BİR PİRUS ZAFERİ OLMAMASI İÇİN...


BİR PİRUS ZAFERİ OLMAMASI İÇİN...
CHP’nin iki güne yayılan Tüzük Kurultay(lar)ı, parti tüzüğünde gerçekleştirilen değişikliklerin içeriğinden çok Kılıçdaroğlu  ile Baykal-Sav muhalefeti arasındaki  bilek güreşi açısından önem taşıyordu ve genellikle bu açıdan yorumlandı. Biz de bu açıdan bazı gözlemlerimizi özetlemek istiyoruz.
Kılıçdaroğlu’na son şans!
Kurultay(lar)’dan Kılıçdaroğlu ekibinin bariz bir üstünlükle ayrıldığını görüyoruz. Fakat bu zaferin bir “Pirus zaferi”ne dönüşme ihtimali de var. 
Kılıçdaroğlu, bundan önce de parti içi muhalefete karşı giriştiği mücadelelerden parti kamuoyunun açık ve etkin desteğini alarak ayrılmıştı.  Partinin seçimden beklenilen başarıyı elde edememesi üzerine yeniden muhalefetle bir bilek güreşine daha girmek zorunda kalan Kılıçdaroğlu, son kurultaylarla bu bilek güreşinden de galip çıkmış oldu.
Fakat bu zaferin ardındaki gizli mesajında iyi okunması lazım. Parti kamuoyu yarattığı bütün umut dalgasına karşın, Kılıçdaroğlu’nun  partiye istenen başarıyı getirememesinden hoşnutsuz. Fakat Kılıçdaroğlu’nun  başarılı olamamasında parti içi muhalefetin sürece taş koymasının önemli bir etken olduğunu düşünüyor. Bu nedenle Kılıçdaroğlu’na,  parti içi muhalefet engeli konusunda elini rahatlatarak, bir kez daha şans veriyor. Kılıçdaroğlu’nun  bu desteğe rağmen başarıyı yakalayamaması halinde,  bir kez daha aynı desteği  alması oldukça zor. Önümüzdeki yerel seçimler bu açıdan büyük önem taşıyor.
Kılıçdaroğlu gerekli iradeyi ortaya koyacak mı?

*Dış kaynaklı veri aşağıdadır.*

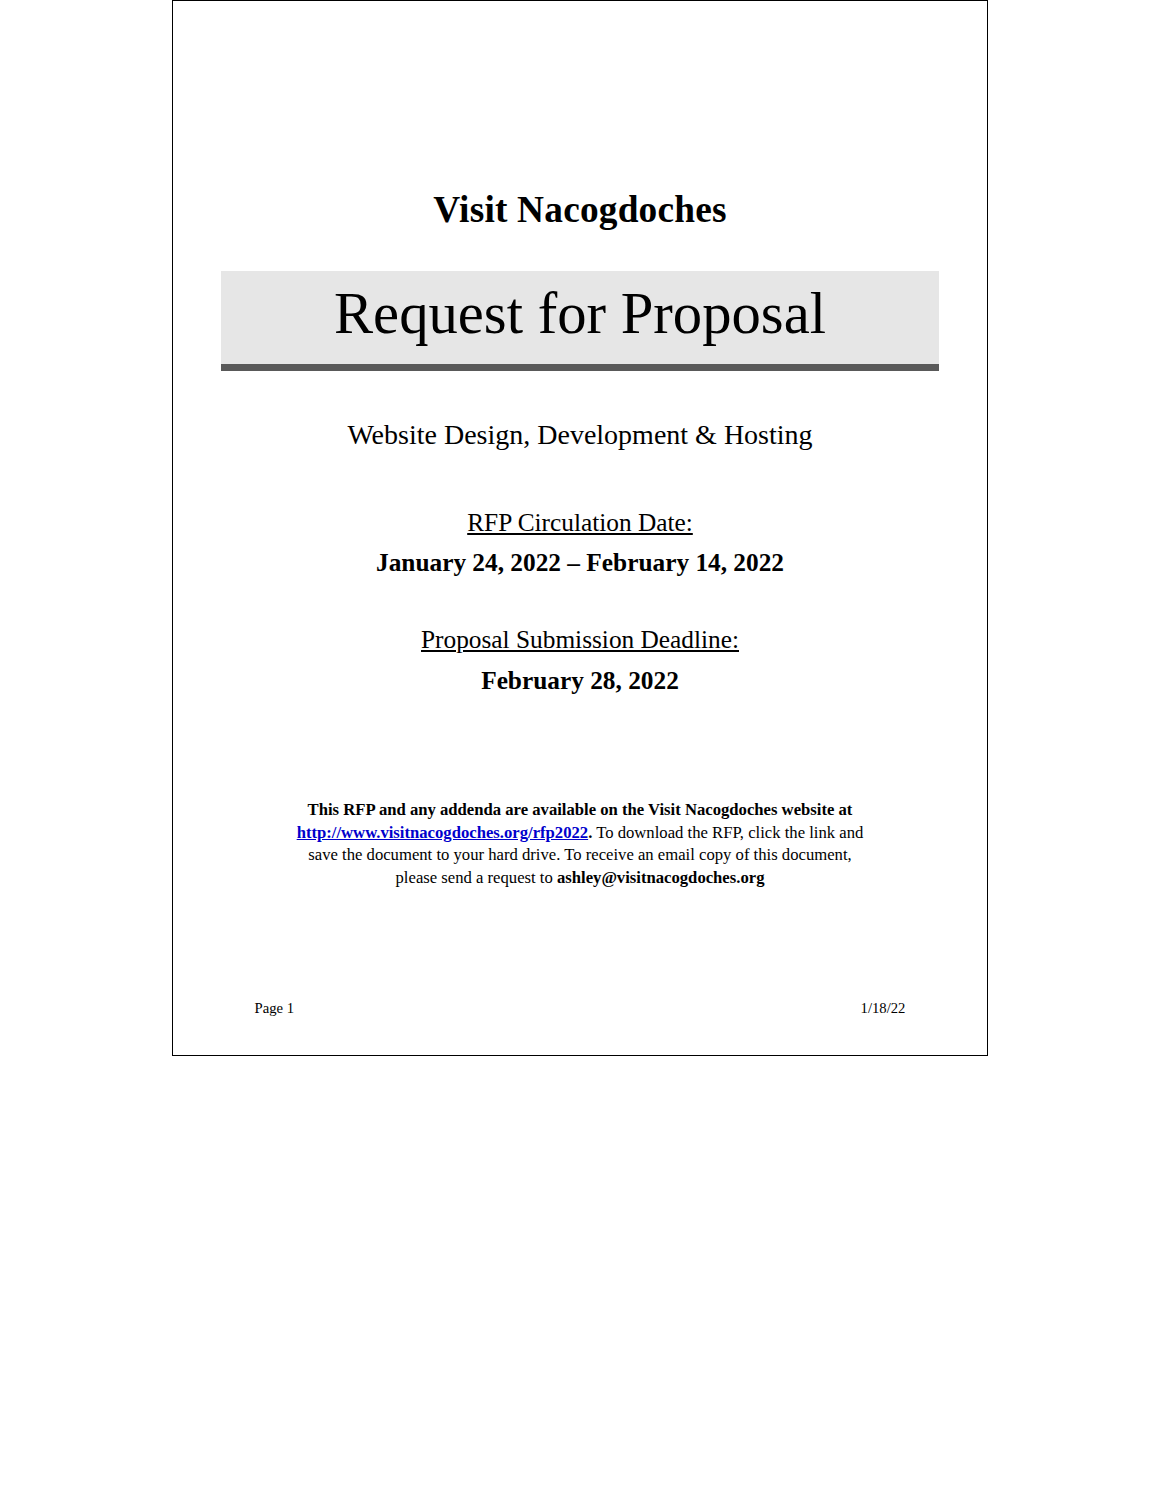Visit Nacogdoches
Request for Proposal
Website Design, Development & Hosting
RFP Circulation Date: January 24, 2022 – February 14, 2022 Proposal Submission Deadline: February 28, 2022
This RFP and any addenda are available on the Visit Nacogdoches website at http://www.visitnacogdoches.org/rfp2022. To download the RFP, click the link and save the document to your hard drive. To receive an email copy of this document, please send a request to ashley@visitnacogdoches.org
Page 1 1/18/22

Bir politikacının parti içi dengeleri gözetmesi ve kendi iktidarını parti içi demokrasiye dayandırmaya çalışması ne kadar önemli ve gerekli bir meziyet ise; önemli dönüşüm alanlarında kararlı olması ve kendini geriye ve yarım tedbirlere çağıran statükocu seslere kulak tıkayarak partisini ileri doğru sarsılmaz bir cesaret ve kararlılıkla sıçratmayı başarması da o kadar önemli bir meziyettir. 
Eğer arkanızda toplumdan ve parti tabanından esen büyük bir değişim rüzgarı varsa, bu rüzgarın talebini, parti aygıtının kendinden menkul iç dengelerinin gereklerine yeğ tumanız gerekir. Çünkü bu rüzgar size lider ve iktidar olmanın anahtarını sağlayacak en önemli güçtür.

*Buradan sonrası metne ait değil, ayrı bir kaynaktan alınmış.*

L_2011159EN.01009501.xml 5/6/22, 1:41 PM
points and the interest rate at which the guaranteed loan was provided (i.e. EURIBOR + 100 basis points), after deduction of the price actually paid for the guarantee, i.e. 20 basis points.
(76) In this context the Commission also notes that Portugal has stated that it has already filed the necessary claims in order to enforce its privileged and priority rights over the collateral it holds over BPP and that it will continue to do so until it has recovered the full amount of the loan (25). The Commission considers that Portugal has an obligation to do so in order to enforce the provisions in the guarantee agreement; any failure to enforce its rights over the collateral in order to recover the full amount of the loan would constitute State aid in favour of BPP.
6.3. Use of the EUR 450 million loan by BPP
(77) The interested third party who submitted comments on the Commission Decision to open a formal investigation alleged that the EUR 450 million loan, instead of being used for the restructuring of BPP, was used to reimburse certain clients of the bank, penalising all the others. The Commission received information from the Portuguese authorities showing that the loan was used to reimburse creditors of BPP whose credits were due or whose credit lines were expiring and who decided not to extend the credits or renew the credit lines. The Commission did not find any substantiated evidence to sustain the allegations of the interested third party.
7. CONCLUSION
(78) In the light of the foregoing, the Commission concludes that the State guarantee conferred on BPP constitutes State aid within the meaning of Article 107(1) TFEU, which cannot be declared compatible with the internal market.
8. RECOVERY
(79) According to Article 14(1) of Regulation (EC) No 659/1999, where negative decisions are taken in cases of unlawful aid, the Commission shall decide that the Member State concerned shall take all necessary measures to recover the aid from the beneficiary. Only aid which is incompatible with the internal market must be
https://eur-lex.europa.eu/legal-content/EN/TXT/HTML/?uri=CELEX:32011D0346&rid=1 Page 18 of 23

Kılıçdaroğlu bu ikinci alanda yeterli irade ve cesareti gösteremedi. Toplumdan en büyük desteği Baykal ve Sav’a karşı değişim iradesinin temsilcisi olduğu anlarda elde eden Kılıçdaroğlu, bu desteğin gücünü yeterince iyi kullanamadı. Şimdi parti tabanı Kılıçdaroğlu’na hem bir kez daha şans verdi, hem de işini kolaylaştırdı. Kılıçdaroğlu’nun siyasi başarısı ve ikbali önümüzdeki dönemdeki bu iradeyi gösterip gösteremeyeceği ile çok yakından bağlantılı gözükmektedir.
Kurultay konuşması ve söylemlerin netleşmesi...
Baykal-Sav ekibinin hakimiyetindeki CHP, politik çizgisini ağırlıkla laiklik ve bölünme tehlikesi üzerinde yükselen bir aydınlanmacı neo-milliyetçilik üzerine oturturken; Kılıçdaroğlu ile birlikte yoksulluk ve işsizlik sorununu temel alan ve bu temel üzerinde toplumun kültürel ve kimliksel haklarına da sahip çıkan sosyal demokrat bir çizginin işaretleri görülmeye başlanmıştı. Ama bu değişim hiçbir zaman tutarlılığa kavuşturulamadı.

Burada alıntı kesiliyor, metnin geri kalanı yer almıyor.